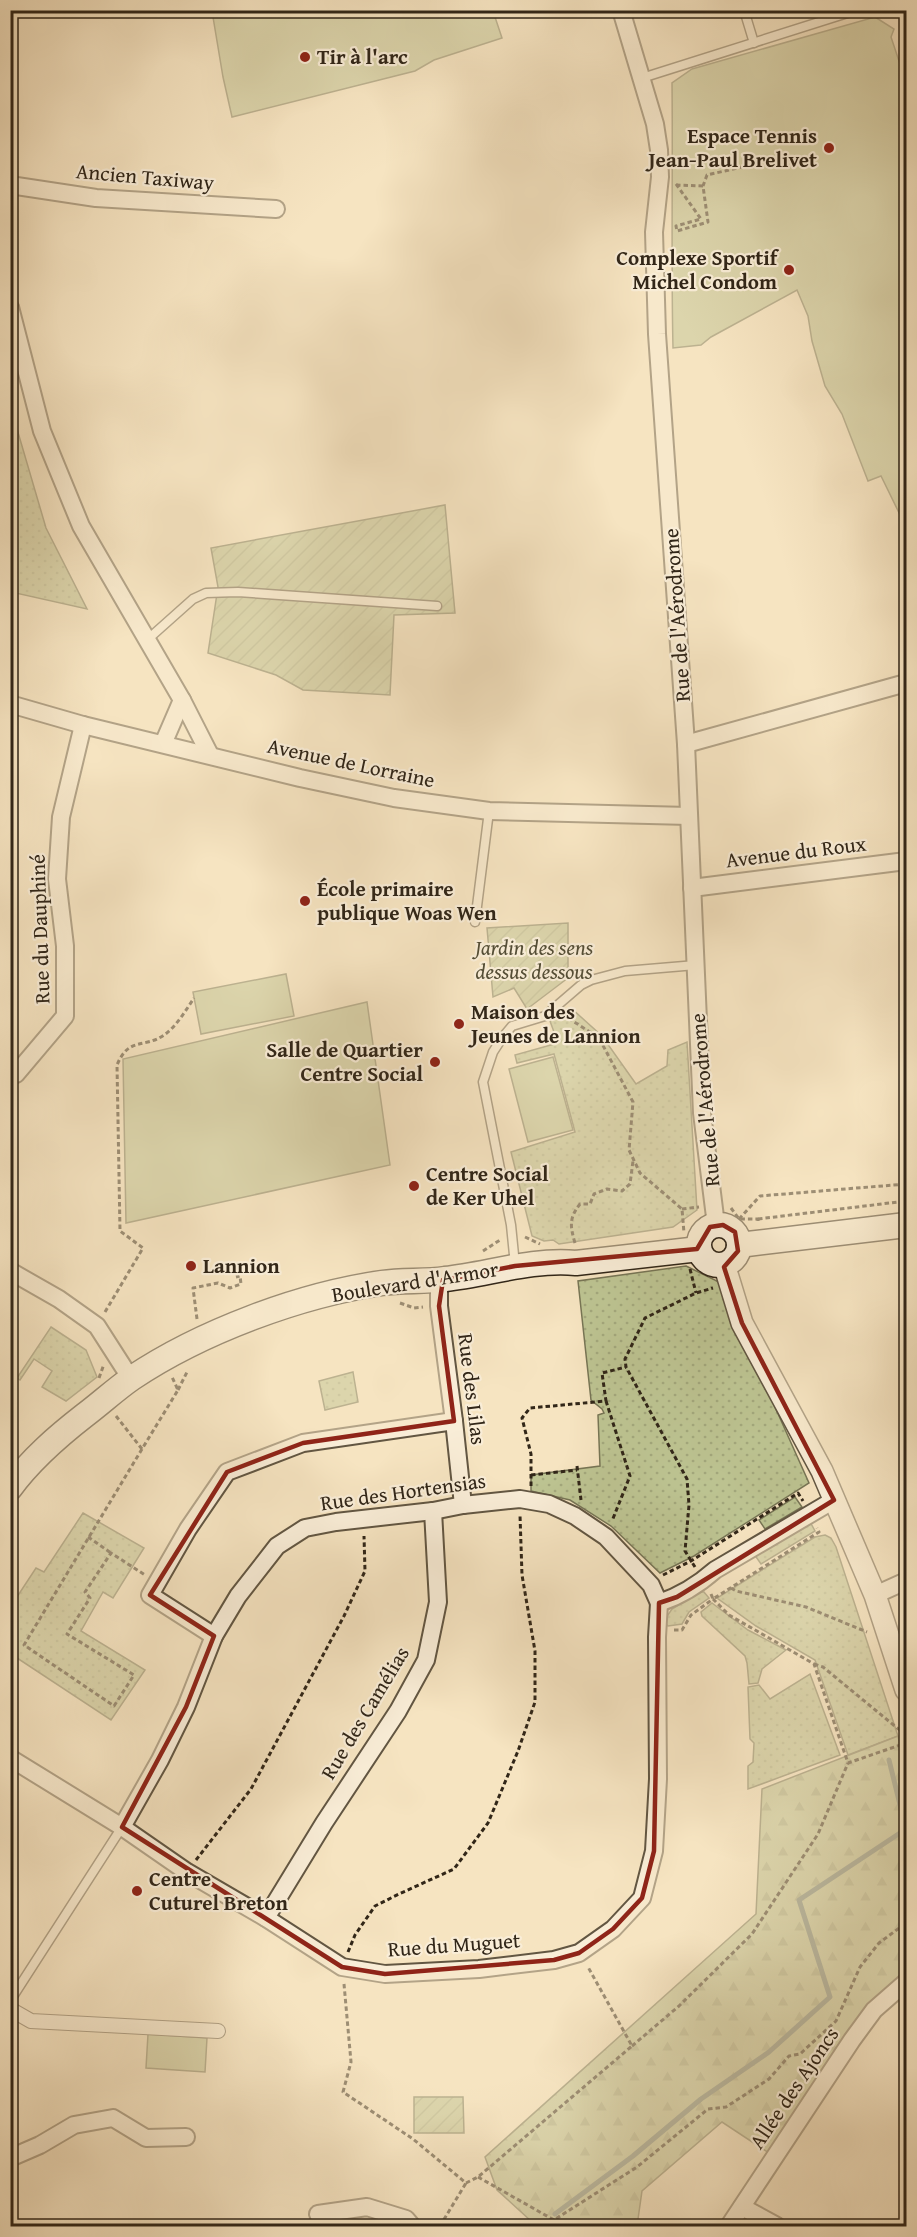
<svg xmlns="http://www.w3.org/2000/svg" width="917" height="2237" font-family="'Gentium Book Plus',serif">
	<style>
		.grass { fill: url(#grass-dots); stroke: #777555; stroke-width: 1.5 }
		.forest { fill: url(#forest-firs); stroke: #777555; stroke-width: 1.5 }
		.garden { fill: url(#garden-furrows); stroke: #777555; stroke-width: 1.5 }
		.pitch { fill: #bdc492; stroke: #777555; stroke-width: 1.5 }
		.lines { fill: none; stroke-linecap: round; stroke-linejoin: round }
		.stream { stroke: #728274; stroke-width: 5 }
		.service-casing { stroke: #625642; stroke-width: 11 }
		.pedestrian-casing { stroke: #625642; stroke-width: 16 }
		.minor-casing { stroke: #625642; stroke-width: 20 }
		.tertiary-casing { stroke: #625642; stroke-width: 24 }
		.secondary-casing { stroke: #312618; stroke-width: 27 }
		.path { stroke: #312618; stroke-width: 3; stroke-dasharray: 4.5 3; stroke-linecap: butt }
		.service { stroke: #f9edd7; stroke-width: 8 }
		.pedestrian { stroke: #f9edd7; stroke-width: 14 }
		.minor { stroke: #f9edd7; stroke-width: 16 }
		.tertiary { stroke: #f9edd7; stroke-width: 21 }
		.secondary { stroke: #f9edd7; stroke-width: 24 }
		.marked { fill: none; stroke: #8f2418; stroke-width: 4.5; stroke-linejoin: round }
		.poi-dot { fill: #8f2418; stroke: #f9edd7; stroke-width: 2 }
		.labels { text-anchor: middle; stroke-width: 4.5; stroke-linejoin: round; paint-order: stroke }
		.poi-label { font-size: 21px; font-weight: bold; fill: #312618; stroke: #f9edd7; text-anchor: start }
		.street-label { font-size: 21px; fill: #312618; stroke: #f9edd7 }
		.park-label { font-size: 21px; font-style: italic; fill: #544e36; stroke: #f9edd7 }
	</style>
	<defs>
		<pattern id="grass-dots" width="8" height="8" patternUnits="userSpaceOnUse" patternTransform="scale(1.5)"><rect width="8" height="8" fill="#bdc492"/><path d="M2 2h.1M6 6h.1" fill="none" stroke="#a3a87d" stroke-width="1.8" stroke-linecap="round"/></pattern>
		<pattern id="forest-firs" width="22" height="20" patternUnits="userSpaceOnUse" patternTransform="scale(1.5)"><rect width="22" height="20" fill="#bdc492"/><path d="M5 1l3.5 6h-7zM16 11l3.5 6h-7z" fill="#a3a87d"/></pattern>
		<pattern id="garden-furrows" width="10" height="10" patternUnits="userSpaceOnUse" patternTransform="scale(1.5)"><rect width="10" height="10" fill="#bdc492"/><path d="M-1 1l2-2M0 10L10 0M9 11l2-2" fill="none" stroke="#a3a87d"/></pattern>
	</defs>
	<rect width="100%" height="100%" fill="#f6e4c1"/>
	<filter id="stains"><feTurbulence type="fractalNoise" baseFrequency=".00333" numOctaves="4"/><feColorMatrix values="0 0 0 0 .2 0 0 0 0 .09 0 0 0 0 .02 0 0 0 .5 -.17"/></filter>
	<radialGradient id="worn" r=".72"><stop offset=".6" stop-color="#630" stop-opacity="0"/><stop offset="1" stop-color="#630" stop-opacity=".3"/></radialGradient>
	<!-- grass -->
	<g class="grass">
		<path d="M10,405l36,123 41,81 -76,-17z"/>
		<path d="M571,1008l31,28 34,48 31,-18 1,-16 19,-8 10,168 -24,17 -114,17 -6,-4 -9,1 -12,-5 -21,-84 64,-20 -21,-78 -37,9 -2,-8 43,-12 -8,-22z"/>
		<path d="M686,1266l33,16 90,201 -115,73 -34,17 -49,-47 -41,-26 -39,-9v-16l69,-9 -2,-51 6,-2 -2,-4 -11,-9 -13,-119z"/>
		<path d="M51,1327l35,23 11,27 -31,24 -24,-14 10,-16 -18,-12 -14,21 -3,-2z"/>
		<path d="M353,1372l5,30 -33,8 -6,-29z"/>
		<path d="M795,1497l7,10 -37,22 -6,-9z"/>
		<path d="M83,1513l61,35 -31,50 -10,-6 -22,39 64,39 -34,50 -100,-66v-48l25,-38 8,4z"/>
		<path d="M809,1520l6,11 -54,33 -7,-10z"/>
		<path d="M825,1535l6,3 5,9 62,189 -50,19 -33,-95 -59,-34 -39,-28 98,-61z"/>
		<path d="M700,1592h4l5,6 -20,14 -7,12 -14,2 -3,-3v-4l7,-10z"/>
		<path d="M712,1603l36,27 38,20 -24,19 -4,14 -9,1 -2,-21 -2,-7 -43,-40 -1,-4z"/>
		<path d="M810,1674l30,81 -92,34v-23l5,-4 1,-19 -4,-4 -2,-52 11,-2 11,14z"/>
	</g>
	<!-- forest -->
	<path class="forest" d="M898,1736l8,36v200l-32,38 -99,147 -53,-35 -80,69 -5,35h-106v-5l-34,-31 -12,-33 271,-243 6,-125z"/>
	<!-- garden -->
	<g class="garden">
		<path d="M445,505l10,108 -61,2 -4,80 -87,-5 -27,-15 -68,-22 10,-66 -7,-39z"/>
		<path d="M568,923v55l-41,31 -13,-21 -21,9 -6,-69z"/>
		<path d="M414,2097h49l1,36h-50z"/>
	</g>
	<!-- pitch -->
	<g class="pitch">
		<path d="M212,11h281l9,27 -68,22 -19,11 -183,46 -9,-40z"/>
		<path d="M875,17l19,12 -3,8 15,45v445l-25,-51 -13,5 -26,-67 -17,-28 -13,-45 -4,-25 -11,-26 -86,47 -10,8 -28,3c-2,-88 0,-178 -1,-265l20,-14z"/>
		<path d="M286,974l8,42 -93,18 -8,-42z"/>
		<path d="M367,1002l23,163 -264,58 -3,-164z"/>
		<path d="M553,1057l20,73 -45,12 -19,-73z"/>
		<path d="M148,2034l59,4 -2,34 -59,-4z"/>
	</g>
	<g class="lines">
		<!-- stream -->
		<g class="stream">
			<path d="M889,1760l17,69"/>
			<path d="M555,2214l78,-58 68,-57 68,-47 61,-55 -31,-97 107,-71"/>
		</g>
		<!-- service casing -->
		<g class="service-casing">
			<g id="service">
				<path d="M744,10l10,33"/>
				<path d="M642,78l215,-68"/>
				<path d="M147,640l46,-41 13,-6 32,-1 199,14"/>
				<path d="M475,922l14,-111"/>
				<path d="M515,1265l-4,-40 -28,-143 10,-30 9,-14 10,-12 33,-10 36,-31 10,-5 34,-9 71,-6"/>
				<path d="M10,2001l112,-174"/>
			</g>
		</g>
		<!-- pedestrian casing -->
		<g class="pedestrian-casing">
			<path id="pedestrian" d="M10,2009l21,12 187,10"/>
		</g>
		<!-- minor casing -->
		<g class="minor-casing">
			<g id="minor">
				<path d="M621,10l34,114 4,26 1,27 -6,55 3,102 29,410 16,369 14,112"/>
				<path d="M10,185l86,13 180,11"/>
				<path d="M10,307l32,124 39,95 101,174 28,55"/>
				<path d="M10,704l73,21 217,53 94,20 95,13 200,5"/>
				<path d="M163,744l19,-44"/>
				<path d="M686,744l220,-61"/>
				<path d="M692,888l214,-27"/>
				<path d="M10,1076l6,-2 49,-58v-70l-8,-67 4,-62 22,-92"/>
				<path d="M10,1271l49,28 38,27 34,53"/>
				<path d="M443,1280l-4,10v16l15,115 9,84"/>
				<path d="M875,1595l31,-14"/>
				<path d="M214,1636l-64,-41 38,-66 39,-57 76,-29 151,-22"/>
				<path d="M10,1758l112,69 65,45 79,46 76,49 43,7 94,-5 75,-9 25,-7 34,-24 29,-31 12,-47 4,-72 -1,-142 2,-34"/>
				<path d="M122,1827l38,-67 26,-53 28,-71 24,-40 39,-50 28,-18 31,-6 97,-11 30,-6 57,-6 29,5 26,12 31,21 45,48 8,18c21,-7 39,-18 56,-33l119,-70"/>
				<path d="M266,1918l58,-95 74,-112 28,-51 12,-58 -5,-91"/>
				<path d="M10,2158l30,-13 34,-20 39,-7 33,20 40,-1"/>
				<path d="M742,2207l35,19"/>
				<path d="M318,2214l49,-7 39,12 6,7"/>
				<path d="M729,2226l123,-186 22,-30 32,-28"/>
			</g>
		</g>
		<!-- tertiary casing -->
		<g class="tertiary-casing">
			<path id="tertiary" d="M724,1264l18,59 80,148 53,124 31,95"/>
		</g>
		<!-- secondary casing -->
		<g class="secondary-casing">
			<g id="secondary">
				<circle cx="719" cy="1245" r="20"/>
				<path d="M739,1245l167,-20"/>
				<path d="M10,1488c21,-29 48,-52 75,-73 16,-12 31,-26 47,-37 69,-46 167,-83 250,-95 21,-3 42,-1 63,-4 44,-5 86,-20 131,-16l123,-14"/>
			</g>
		</g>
		<!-- path -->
		<g class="path">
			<path d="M676,184l25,35 -25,7 1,5 31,-9 -5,-36 4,-11 35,-8 13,-10"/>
			<path d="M676,185l27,1"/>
			<path d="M562,1014l37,24 34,64 -4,48 11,23 42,36 2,24"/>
			<path d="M731,1208l8,11h19v3"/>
			<path d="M682,1209l17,-2"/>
			<path d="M739,1219l21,-23 146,-12"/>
			<path d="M758,1219l148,-18"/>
			<path d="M525,1237l15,7"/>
			<path d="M575,1243c-5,-17 -6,-25 5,-39h10l4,-10 13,-5 15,2 8,-7 3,-23"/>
			<path d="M483,1251l17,-11"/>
			<path d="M699,1268l11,9"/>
			<path d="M690,1269l6,24"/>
			<path d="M400,1303l14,5 9,-1"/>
			<path d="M105,1312l38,-64 -23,-17 -3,-166c12,-29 27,-16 47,-30 12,-8 22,-25 30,-37"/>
			<path d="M197,1319l-4,-31 25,-5 12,5 11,-4 -1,-8 -4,1"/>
			<path d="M99,1378l5,-14"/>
			<path d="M178,1390l10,-20"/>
			<path d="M606,1401l24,75 -18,45"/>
			<path d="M116,1416l26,33 36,-59 -6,-13"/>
			<path d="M142,1449l-118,196 90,61 20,-31 -67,-41 23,-36 -5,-6 26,-39 34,22"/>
			<path d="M577,1466l4,34"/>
			<path d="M531,1475l46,-5"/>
			<path d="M531,1486v-32l-9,-36 8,-10 76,-7 -4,-28 24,-6"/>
			<path d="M88,1537l23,16"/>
			<path d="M695,1567l-10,-16 4,-46 -2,-26 -61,-112 -1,-8 20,-41 51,-25 17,-5"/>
			<path d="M663,1575l28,-14 107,-68 5,8"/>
			<path d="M731,1588l5,3 70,16 61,25"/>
			<path d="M711,1594l2,5 106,-67 -2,-4"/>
			<path d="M674,1630h8l9,-15 22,-16 16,16 85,49 34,99 58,-20"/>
			<path d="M814,1664l9,3 79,65 4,7"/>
			<path d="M196,1860l55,-71 93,-173 21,-45 -1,-35"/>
			<path d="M348,1952l7,-17 20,-29 24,-12 55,-25 34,-46 30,-72 17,-49v-51l-13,-76 -2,-60"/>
			<path d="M344,1984l7,78 -8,30 70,47 53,44 12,-6 154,-131 -44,-79"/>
			<path d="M632,2046l47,-40 73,-72 66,-100 30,-71"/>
			<path d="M478,2177l76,43 83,-53 71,-58 18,-2 43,-28 20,-23 11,-2 36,-33 24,-54 19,-24 27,-20"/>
			<path d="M440,2226l26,-43"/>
			<path d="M551,2226l3,-6"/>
		</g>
		<!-- service -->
		<use href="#service" class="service"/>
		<!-- pedestrian -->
		<use href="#pedestrian" class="pedestrian"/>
		<!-- minor -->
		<use href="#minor" class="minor"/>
		<!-- tertiary -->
		<use href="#tertiary" class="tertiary"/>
		<!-- secondary -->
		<use href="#secondary" class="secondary"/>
	</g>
	<!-- marked area -->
	<path d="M0 0H917V2237H0ZM723,1225l12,7 3,19 -14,16 18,56 92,177 -157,97 -18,6 -5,248 -12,47 -29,31 -34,24 -25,7 -169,14 -43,-7 -220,-140 64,-120 28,-71 -64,-41 77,-123 76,-29 151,-22 -15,-115 4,-26 72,-14 182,-17 13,-22z" fill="#f6e4c1" fill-opacity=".55" fill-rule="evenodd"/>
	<path class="marked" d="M723,1225l12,7 3,19 -14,16 18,56 92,177 -157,97 -18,6 -5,248 -12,47 -29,31 -34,24 -25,7 -169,14 -43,-7 -220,-140 64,-120 28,-71 -64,-41 77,-123 76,-29 151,-22 -15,-115 4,-26 72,-14 182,-17 13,-22z"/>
	<!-- markers -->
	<g class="poi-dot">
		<circle cx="305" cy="57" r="6"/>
		<circle cx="829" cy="148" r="6"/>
		<circle cx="789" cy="270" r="6"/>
		<circle cx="305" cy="901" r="6"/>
		<circle cx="459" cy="1024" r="6"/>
		<circle cx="435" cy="1062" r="6"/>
		<circle cx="414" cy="1186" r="6"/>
		<circle cx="191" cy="1266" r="6"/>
		<circle cx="137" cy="1891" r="6"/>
	</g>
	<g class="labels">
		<!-- poi labels -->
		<g class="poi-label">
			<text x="317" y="64">Tir à l'arc</text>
			<text x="817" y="143" text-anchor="end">Espace Tennis<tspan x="817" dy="24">Jean-Paul Brelivet</tspan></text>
			<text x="777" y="265" text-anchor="end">Complexe Sportif<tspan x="777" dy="24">Michel Condom</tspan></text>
			<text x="317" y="896">École primaire<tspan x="317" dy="24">publique Woas Wen</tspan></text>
			<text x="471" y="1019">Maison des<tspan x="471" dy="24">Jeunes de Lannion</tspan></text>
			<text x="423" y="1057" text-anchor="end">Salle de Quartier<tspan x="423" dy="24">Centre Social</tspan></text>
			<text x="426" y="1181">Centre Social<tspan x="426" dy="24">de Ker Uhel</tspan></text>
			<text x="203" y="1273">Lannion</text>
			<text x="149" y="1886">Centre<tspan x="149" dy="24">Cuturel Breton</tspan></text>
		</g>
		<!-- street labels -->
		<g class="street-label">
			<text transform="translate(145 177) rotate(5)" y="7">Ancien Taxiway</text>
			<text transform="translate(677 615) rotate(-94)" y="7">Rue de l'Aérodrome</text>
			<text transform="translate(351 763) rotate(12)" y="7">Avenue de Lorraine</text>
			<text transform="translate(796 852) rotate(-7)" y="7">Avenue du Roux</text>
			<text transform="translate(40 929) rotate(-92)" y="7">Rue du Dauphiné</text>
			<text transform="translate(705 1100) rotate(-95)" y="7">Rue de l'Aérodrome</text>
			<text transform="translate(415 1282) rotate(-9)" y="7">Boulevard d'Armor</text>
			<text transform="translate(472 1389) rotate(83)" y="7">Rue des Lilas</text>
			<text transform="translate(403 1492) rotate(-8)" y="7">Rue des Hortensias</text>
			<text transform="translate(365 1713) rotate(-59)" y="7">Rue des Camélias</text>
			<text transform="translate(454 1945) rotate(-4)" y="7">Rue du Muguet</text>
			<text transform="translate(794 2088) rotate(-56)" y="7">Allée des Ajoncs</text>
		</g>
		<!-- park labels -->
		<g class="park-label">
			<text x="534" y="955">Jardin des sens<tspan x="534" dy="24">dessus dessous</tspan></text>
		</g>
	</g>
	<!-- margin -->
	<rect width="917" height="2237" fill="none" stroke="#f6e4c1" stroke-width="36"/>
	<rect x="12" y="12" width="893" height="2213" fill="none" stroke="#312618" stroke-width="3"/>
	<rect x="18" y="18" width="881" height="2201" fill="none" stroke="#312618" stroke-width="1.5"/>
	<rect width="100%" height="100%" filter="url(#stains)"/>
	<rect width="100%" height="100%" fill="url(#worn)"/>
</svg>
────
EXERCISE GOAL: Take the entries above and copy out all lines with the string "worn".

COMPLETED EXERCISE:
	<radialGradient id="worn" r=".72"><stop offset=".6" stop-color="#630" stop-opacity="0"/><stop offset="1" stop-color="#630" stop-opacity=".3"/></radialGradient>
	<rect width="100%" height="100%" fill="url(#worn)"/>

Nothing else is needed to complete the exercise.